África foi em 2014, a região do mundo que mais cresceu em termos de Investimento Directo Estrangeiro, tendo aumentado o número de projectos em 6% e as verbas em 65% para 87 mil milhões de dólares.

Angola foi o segundo maior destinatário africano de Investimento Directo Estrangeiro em 2014, com 16 mil milhões de dólares. Segue-se o Egipto, com 18 mil milhões.

CLIMA

O Clima em Angola tem duas estações: a das chuvas, período mais quente que ocorre entre os meses de Setembro a Maio, e a do Cacimbo. A do Cacimbo ou Seca é menos quente e vai de Maio a Setembro.

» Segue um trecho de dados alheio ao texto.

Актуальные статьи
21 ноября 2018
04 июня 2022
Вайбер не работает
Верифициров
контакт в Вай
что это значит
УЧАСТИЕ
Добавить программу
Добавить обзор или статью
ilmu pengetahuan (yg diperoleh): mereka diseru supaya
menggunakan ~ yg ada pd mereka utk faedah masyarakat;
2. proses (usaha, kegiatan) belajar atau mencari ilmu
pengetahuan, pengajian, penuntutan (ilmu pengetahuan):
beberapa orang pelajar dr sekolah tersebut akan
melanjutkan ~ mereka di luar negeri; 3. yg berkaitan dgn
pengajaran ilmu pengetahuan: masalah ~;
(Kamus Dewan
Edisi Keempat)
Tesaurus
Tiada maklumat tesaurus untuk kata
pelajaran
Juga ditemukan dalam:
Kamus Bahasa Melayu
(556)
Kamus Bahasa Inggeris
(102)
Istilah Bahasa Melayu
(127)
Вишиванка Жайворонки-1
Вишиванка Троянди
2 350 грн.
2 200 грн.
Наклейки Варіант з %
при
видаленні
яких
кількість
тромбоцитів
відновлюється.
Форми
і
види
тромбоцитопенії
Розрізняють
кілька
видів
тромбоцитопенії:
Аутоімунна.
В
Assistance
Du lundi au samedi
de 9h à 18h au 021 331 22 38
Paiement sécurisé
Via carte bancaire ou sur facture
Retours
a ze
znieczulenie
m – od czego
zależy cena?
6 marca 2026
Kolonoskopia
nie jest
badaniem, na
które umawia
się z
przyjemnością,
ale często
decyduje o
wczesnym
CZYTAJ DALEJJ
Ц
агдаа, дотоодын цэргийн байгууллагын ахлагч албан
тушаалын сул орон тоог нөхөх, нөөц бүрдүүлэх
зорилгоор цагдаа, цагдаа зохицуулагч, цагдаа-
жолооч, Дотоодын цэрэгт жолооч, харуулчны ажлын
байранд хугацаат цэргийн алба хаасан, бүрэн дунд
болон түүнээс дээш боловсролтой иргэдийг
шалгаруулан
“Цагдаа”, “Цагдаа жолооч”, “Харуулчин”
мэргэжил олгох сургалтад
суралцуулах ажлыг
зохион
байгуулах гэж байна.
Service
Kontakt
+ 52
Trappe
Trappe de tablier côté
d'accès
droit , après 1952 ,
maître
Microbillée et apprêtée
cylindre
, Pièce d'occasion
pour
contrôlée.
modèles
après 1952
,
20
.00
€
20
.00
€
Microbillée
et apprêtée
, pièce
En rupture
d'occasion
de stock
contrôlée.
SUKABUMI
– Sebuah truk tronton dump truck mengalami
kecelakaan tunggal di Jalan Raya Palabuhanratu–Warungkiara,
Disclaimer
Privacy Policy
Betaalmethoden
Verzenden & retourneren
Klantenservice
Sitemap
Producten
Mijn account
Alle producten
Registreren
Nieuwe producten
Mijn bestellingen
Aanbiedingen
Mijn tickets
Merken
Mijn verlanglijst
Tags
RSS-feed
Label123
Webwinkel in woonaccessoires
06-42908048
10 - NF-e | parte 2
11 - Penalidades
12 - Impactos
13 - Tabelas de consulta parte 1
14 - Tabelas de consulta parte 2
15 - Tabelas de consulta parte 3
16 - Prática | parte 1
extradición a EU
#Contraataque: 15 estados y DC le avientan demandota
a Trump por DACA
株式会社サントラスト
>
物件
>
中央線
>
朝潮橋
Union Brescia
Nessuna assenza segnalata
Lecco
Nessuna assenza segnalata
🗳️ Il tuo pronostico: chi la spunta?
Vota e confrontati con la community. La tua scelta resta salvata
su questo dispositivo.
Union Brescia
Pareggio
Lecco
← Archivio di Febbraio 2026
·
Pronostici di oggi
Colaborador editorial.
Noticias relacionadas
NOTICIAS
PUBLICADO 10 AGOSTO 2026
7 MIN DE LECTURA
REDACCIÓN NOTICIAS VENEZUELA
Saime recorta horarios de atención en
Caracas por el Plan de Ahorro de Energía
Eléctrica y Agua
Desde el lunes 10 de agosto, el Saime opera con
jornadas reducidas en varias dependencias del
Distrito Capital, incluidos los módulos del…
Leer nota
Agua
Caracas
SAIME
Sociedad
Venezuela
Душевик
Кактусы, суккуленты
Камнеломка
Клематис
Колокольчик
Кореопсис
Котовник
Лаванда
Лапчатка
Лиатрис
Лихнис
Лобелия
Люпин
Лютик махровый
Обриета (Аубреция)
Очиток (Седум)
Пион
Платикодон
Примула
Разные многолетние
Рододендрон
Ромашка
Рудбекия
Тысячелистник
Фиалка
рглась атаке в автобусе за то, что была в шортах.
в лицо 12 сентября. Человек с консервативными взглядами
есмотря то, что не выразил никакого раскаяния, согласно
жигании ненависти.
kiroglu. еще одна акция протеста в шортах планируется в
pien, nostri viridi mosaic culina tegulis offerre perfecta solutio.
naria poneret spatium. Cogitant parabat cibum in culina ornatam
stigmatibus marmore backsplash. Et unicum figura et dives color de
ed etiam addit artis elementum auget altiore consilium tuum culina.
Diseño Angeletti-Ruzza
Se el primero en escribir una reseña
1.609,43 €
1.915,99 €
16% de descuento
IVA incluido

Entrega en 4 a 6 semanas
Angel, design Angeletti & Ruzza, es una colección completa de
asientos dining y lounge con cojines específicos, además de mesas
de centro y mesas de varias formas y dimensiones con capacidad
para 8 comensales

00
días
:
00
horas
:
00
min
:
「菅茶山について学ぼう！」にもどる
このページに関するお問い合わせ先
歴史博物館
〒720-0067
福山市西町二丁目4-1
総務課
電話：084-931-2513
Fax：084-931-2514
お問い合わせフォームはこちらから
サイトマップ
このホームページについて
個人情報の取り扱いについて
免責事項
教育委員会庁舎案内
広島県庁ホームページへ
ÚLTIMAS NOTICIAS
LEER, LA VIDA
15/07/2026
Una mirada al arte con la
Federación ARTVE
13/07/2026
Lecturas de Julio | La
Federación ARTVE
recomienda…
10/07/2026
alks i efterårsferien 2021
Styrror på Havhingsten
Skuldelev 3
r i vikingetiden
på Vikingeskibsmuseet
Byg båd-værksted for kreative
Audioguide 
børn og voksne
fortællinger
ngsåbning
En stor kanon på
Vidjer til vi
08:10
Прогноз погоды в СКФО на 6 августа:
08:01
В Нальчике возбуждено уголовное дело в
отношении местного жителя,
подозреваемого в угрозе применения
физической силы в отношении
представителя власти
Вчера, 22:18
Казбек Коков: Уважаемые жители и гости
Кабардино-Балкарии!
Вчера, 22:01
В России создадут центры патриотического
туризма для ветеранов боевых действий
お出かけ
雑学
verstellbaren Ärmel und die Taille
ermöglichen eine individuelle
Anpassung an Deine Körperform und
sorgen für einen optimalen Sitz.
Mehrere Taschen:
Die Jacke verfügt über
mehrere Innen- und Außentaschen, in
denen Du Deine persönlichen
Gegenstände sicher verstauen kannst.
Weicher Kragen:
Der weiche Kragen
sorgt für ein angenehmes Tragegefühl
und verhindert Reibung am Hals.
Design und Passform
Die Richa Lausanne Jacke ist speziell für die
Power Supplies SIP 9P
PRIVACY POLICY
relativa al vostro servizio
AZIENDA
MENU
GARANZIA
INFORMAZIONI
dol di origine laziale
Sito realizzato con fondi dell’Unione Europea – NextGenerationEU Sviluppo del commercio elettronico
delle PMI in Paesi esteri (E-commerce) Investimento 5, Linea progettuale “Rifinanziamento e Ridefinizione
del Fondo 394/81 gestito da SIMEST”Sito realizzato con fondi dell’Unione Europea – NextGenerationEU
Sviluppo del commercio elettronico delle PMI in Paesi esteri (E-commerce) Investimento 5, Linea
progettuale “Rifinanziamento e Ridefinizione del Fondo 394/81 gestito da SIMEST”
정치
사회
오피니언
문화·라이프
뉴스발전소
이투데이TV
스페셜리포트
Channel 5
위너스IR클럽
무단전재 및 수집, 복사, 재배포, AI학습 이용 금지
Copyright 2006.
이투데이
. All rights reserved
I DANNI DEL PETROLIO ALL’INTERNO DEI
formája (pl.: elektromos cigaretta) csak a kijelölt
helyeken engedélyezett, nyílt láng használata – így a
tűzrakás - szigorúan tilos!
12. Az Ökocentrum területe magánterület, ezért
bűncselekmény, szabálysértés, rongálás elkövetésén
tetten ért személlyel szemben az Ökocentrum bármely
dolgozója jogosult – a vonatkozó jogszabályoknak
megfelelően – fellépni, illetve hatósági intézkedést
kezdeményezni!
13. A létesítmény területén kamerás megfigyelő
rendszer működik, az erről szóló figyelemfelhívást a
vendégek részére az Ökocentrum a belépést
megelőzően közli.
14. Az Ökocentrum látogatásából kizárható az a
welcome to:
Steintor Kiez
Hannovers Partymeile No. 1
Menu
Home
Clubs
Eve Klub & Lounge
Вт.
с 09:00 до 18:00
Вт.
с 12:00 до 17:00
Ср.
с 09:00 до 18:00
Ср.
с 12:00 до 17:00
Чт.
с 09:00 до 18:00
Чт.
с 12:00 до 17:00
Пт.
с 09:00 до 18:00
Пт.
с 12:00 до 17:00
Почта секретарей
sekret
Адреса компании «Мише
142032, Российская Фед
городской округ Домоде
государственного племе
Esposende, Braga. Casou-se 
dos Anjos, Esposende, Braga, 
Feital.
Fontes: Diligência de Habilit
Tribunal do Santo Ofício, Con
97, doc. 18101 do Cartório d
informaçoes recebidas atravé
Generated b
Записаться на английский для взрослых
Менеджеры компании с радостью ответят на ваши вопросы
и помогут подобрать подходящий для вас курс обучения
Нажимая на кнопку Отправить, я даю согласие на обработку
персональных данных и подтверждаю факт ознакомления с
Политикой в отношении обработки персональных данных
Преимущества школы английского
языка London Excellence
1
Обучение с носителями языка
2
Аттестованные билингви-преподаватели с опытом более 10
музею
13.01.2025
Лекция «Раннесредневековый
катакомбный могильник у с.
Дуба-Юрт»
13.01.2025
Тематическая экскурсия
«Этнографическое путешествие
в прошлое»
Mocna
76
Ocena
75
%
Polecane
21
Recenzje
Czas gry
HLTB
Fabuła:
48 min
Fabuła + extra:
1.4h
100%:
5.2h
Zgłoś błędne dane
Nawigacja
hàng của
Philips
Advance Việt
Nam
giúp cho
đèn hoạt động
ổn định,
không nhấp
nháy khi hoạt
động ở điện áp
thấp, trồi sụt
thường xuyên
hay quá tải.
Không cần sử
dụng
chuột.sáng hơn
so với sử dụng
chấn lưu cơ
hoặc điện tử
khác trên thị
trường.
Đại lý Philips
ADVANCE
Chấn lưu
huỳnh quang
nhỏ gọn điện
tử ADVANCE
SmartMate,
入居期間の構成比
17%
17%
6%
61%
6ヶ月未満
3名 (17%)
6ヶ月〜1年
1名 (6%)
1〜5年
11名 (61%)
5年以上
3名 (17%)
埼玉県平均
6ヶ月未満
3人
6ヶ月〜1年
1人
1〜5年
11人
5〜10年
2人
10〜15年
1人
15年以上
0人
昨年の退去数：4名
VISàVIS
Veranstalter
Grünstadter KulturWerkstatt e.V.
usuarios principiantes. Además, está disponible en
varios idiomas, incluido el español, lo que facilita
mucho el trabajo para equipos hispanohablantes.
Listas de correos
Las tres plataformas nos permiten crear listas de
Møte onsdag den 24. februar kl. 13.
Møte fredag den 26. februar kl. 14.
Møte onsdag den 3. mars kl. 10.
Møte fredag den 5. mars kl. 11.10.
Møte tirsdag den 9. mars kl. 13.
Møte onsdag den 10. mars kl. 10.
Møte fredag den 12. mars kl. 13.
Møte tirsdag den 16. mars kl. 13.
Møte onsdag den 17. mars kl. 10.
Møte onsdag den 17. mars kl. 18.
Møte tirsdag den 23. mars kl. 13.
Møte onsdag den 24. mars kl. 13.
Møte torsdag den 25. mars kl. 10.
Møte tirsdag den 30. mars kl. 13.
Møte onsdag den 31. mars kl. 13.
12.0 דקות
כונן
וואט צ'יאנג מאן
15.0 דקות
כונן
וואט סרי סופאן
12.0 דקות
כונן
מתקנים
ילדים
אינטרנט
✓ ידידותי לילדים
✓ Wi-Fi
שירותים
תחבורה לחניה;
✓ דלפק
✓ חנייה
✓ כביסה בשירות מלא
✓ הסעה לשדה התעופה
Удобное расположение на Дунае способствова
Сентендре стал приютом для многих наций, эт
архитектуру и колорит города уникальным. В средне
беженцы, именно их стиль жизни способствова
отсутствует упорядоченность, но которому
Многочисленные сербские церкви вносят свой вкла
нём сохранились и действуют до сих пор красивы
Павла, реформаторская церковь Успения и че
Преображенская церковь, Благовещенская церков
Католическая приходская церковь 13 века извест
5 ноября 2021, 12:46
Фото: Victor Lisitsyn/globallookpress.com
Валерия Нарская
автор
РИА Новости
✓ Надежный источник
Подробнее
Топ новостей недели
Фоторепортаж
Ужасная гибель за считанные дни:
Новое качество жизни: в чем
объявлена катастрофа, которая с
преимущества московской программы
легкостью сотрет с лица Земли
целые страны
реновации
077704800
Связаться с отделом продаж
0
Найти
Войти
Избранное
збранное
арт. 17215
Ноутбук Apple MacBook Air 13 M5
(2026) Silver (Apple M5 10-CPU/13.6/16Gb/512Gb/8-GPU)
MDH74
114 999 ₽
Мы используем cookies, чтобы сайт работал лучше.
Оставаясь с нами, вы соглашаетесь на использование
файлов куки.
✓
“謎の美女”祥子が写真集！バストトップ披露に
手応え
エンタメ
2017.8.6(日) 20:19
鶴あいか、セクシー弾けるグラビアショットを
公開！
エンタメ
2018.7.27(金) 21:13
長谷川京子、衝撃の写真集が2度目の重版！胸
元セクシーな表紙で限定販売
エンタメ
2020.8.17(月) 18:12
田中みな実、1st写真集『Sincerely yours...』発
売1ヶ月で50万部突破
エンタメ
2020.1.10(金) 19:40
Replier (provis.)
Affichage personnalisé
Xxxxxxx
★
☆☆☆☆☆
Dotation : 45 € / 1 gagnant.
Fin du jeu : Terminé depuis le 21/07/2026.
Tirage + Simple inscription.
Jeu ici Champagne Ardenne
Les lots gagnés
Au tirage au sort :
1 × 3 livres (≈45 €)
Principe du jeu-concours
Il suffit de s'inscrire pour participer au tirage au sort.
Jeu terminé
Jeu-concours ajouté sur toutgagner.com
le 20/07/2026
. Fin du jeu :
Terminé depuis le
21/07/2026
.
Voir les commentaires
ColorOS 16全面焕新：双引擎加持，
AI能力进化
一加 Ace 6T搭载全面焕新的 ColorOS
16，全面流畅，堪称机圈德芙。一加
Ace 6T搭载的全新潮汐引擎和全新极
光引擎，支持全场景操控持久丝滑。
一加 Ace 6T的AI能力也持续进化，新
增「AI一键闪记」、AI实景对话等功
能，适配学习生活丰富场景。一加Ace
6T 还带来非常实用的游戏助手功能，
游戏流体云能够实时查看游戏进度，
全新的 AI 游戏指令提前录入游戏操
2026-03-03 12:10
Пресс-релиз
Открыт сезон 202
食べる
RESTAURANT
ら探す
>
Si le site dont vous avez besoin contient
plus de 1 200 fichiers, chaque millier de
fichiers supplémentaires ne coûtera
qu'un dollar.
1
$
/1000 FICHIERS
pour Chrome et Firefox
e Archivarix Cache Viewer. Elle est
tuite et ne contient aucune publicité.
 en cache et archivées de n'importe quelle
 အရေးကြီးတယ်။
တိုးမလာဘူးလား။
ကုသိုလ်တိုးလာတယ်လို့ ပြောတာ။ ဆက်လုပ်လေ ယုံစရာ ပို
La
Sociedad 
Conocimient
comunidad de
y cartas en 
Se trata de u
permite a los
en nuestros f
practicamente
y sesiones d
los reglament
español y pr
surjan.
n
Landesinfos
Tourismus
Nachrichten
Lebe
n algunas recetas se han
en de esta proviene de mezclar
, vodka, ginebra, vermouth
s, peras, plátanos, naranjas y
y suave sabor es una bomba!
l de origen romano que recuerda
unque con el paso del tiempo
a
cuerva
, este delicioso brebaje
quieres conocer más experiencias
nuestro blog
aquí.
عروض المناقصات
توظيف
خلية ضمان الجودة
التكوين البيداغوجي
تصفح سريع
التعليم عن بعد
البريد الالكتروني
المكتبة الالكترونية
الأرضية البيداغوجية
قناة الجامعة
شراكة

O país possui uma situação geográfica peculiar, por estar na zona intertropical e subtropical do hemisfério Sul, ser próximo ao mar, e pélas especificidades do seu relevo, divide-se em duas regiões climáticas distintas:

A Região Litoral – com humidade relativa média anual de 30% e temperatura média superior aos 23°C;

A Região do Interior, subdividida em Zona Norte, com elevadas quedas pluviométricas e temperaturas altas, zona de Altitude que abrange as regiões planálticas centrais com uma estação Seca de temperaturas baixas e a Zona Sudoeste, semiárida em consequência da proximidade do deserto do Namibe, extensão do deserto do Kalahari, sujeita a grandes massas de ar tropical continental.

As Temperaturas Médias do país são: 27°C máxima e 17°C mínima.

A esta diversidade climática corresponde um potencial turístico representado por um património natural riquíssimo em flora e fauna diversificada, possibilitando a prática de todo tipo de actividades de lazer, hobbies e aventuras.